3.5. Microscope system. You will need to measure deflection of the centre of the wire in both
the vertical and horizontal directions. Ensure that your microscope can view the centre of the
wire from either horizontal or vertical angles of view and that you can bring the wire into sharp
focus. Align the microscope scale such that it is perpendicular to the wire. You may need to
arrange ambient lighting to ensure that both the wire and scale are easily visible at the same time.
Note that when you apply a current to the wire it will move in both the horizontal and vertical
directions and so you may find that the wire moves slightly out of focus when being deflected
across the field of view. Ensure that you know how the microscope scale translates to measured
deflection in suitable units. You can check this against the known diameter of the wire or,
ideally, against a well-calibrated test slide.

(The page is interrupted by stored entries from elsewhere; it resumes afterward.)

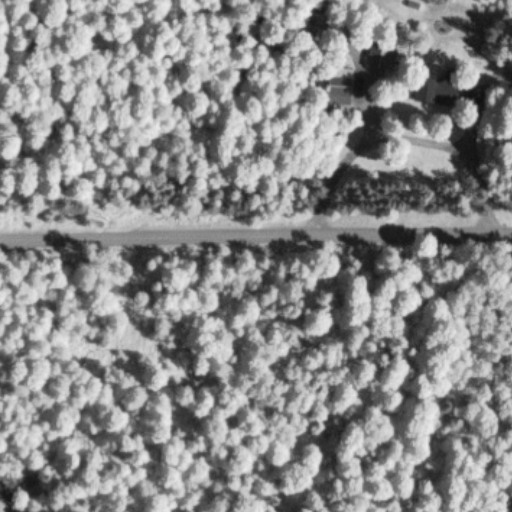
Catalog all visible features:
road: (355, 51)
building: (380, 54)
building: (340, 87)
building: (427, 93)
road: (406, 137)
road: (255, 234)
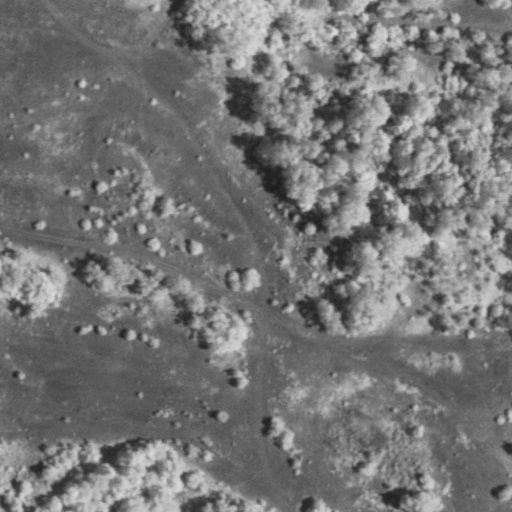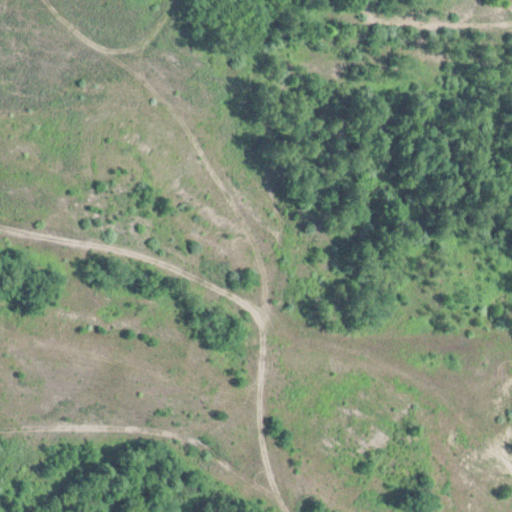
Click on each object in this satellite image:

3.6. Wire deflection measurements. This experiment is subject to a number of sources of
external noise which make the acquisition of a useful data set more difficult that you might first
imagine. For this reason it is essential that you carry out preliminary measurements (i.e. quick
but sufficiently accurate to discern the wire deflection) in the horizontal and vertical planes and
plot and analyse these data sets fully to understand what the experiment is actually doing, rather
than what the above, idealised theory suggests it might do.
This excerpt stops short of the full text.